According to the sequence mapping results, total of 1313 TPG-NG pairs were obtained. The statistics showed that the classifications of highly similar (TPG-similarity≥0.8), similar

(0.5<TPG-similarity<0.8), and low similar (TPG-similarity≤0.5) are 1004, 179, 130 TPGs, respectively (Figure 3.4). To further understand the biological functions of these TPGs, enriched GO terms and KEGG pathways of TPG-paired NGs were annotated by using DAVID. The enriched KEGG pathways and GO terms with P-value small than 0.001 are presented in Figure 3.5. The results showed that the GO terms in 3 groups of TPG-paired NGs are alike involving in protein binding, nucleic acid binding and nucleotide binding in molecular function-term and cellular metabolic process, biosynthetic process and cellular component assembly in biological process-term, respectively (Figure 3.5). Total of 1000 TPG-NG pairs, there are 288 TPGs with the same probesets of paired NGs, 264 paired NGs with no probesets, and 448 TPGs with the unique probesets in Affymetrix U133A chip. There are 236 TPGs with the same probesets of paired NGs, 262 paired NGs without probesets, and 619 TPGs with the unique probesets in Affymetrix U133Plus2 chip. To detect the expression profiles of TPGs and paired NGs, the intensity of TPG referenced by paired NG with log2

ratio in a number of public gene expression profiles. Hierarchical clustering showed that about half of TPGs (200/448) were highly expressed than its paired NG. in 79 normal tissues (Figure 3.6). Another assessment of gene expression in 61 tumor tissues (GSE2109) showed that nearly half of TPGs (250/619) were highly expressed than its paired NG. (Figure 3.7).

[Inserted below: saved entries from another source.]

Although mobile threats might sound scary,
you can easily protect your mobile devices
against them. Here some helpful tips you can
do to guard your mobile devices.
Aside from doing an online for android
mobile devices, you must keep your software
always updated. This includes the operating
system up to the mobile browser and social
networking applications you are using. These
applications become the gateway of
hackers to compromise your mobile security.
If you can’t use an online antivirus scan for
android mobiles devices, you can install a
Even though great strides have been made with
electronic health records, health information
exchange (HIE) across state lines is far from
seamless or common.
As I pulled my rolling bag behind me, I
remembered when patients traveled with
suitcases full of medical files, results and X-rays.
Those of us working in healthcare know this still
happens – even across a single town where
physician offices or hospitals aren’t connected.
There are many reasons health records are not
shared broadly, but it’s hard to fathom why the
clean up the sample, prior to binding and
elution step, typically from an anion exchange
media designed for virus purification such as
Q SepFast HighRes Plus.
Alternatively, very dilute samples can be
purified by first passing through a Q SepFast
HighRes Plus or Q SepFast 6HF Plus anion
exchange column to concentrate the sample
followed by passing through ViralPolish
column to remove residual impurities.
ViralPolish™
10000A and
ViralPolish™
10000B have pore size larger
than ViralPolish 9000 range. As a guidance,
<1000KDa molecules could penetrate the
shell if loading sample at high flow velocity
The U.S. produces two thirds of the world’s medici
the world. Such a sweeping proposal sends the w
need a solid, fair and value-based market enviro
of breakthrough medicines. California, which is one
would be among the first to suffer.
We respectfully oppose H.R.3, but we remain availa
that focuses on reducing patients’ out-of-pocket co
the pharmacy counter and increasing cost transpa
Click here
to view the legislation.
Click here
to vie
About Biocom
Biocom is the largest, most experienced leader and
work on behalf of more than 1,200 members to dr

Figure 3.3 Gene expression profiles of TPGs. (a) Expression heat-map of TPGs in pair of cancers compared to non-malignant tissues. (b) TPGs expression profiles in the tumor tissues/cells referenced by normal liver tissues.

Figure 3.6 Gene expression profiles of TPGs referenced by its paired NG in 79 human physiologically normal tissues.